Around mid-January, when Beijing announced it was locking down Wuhan, a city of 11 million people, in view of the fast-spreading novel coronavirus, it was the largest instance of a lockdown until then. Many had doubts about the viability of such a measure involving such a large population mass.
According to the Guardian, about two months later, on March 19, when China reported its first day without a single positive case of a local transmission of the virus, the Wuhan lockdown’s efficacy was proved beyond doubt. Just two weeks later, India went a step ahead, announcing a countrywide lockdown for its 1.3 billion people – the biggest lockdown in human history.

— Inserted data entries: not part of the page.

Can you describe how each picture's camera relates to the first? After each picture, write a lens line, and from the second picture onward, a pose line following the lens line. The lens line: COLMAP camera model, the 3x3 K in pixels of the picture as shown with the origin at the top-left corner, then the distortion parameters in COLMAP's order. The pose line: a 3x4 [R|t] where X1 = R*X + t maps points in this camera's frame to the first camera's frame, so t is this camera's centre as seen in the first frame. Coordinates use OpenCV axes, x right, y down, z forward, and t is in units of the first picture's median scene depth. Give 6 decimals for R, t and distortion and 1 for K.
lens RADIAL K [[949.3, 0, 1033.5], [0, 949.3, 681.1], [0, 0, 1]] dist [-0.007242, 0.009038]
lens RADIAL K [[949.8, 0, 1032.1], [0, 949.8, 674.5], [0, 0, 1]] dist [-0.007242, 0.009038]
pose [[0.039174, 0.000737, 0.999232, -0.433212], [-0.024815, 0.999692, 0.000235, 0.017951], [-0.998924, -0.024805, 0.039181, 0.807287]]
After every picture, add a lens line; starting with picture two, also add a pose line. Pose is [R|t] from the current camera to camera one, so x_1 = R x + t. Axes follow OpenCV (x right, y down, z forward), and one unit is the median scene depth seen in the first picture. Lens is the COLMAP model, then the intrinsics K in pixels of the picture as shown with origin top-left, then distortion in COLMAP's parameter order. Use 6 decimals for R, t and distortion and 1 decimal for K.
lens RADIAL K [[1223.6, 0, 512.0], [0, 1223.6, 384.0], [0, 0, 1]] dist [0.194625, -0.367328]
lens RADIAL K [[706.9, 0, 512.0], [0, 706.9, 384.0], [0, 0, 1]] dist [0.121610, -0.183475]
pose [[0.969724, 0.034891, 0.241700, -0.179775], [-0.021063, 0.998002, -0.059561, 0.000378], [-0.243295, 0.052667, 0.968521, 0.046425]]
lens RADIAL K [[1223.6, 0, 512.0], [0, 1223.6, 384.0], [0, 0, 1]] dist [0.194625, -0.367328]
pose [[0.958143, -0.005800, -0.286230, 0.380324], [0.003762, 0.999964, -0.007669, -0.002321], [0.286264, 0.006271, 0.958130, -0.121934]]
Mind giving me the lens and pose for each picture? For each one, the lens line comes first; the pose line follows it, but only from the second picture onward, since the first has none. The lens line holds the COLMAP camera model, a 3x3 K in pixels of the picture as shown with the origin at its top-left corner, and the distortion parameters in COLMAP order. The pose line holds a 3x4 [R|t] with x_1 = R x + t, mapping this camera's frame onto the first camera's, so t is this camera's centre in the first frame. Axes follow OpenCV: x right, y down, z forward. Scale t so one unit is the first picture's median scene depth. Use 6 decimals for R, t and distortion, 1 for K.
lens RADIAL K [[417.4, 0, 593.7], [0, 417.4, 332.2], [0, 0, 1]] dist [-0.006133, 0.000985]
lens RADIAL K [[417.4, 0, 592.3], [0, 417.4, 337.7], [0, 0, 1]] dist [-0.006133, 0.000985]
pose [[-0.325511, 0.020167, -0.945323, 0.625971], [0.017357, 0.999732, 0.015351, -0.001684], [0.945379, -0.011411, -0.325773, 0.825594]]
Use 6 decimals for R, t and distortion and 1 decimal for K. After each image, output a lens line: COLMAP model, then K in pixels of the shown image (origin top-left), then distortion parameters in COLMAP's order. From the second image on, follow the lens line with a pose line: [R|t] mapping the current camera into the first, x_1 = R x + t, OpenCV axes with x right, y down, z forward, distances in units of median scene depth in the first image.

The study conducted by Imperial College London shows that without any lockdown, United Kingdom and the United States would reach peak mortality in about three months. Meaning, that in about three months’ time, 81 per cent of the population of UK and US would be infected by coronavirus, with the death toll reaching 510,000 in UK and 2.2 million in the US.
In contrast, by isolating the confirmed and suspected cases and by ensuring some degree of social distancing and critical-care for the elderly and the most vulnerable, ‘the peak critical-care demand’ could be reduced by two-thirds in these two countries.
After lockdown, what next
Epidemiologists have warned time and again that a lockdown can serve as a fool-proof measure against disease transmission only when backed up by aggressive screening of not just symptomatic, but even asymptomatic people. Here, countries with limited financial resources and poor health-care infrastructure have a tight rope to walk.
One the one hand aggressive tests are necessary; while on the other, there could be an acute shortage of medical kits to conduct those tests, which will most definitely call for some discretion in conducting those tests. Effective containment measures, followed by aggressive testing can help achieve what is known as ‘flattening the curve’ – reducing the number of positive cases.
Striking the right balance between quarantine measures and maximum possible screenings for the maximum numbers is the next big challenge to fight this contagion.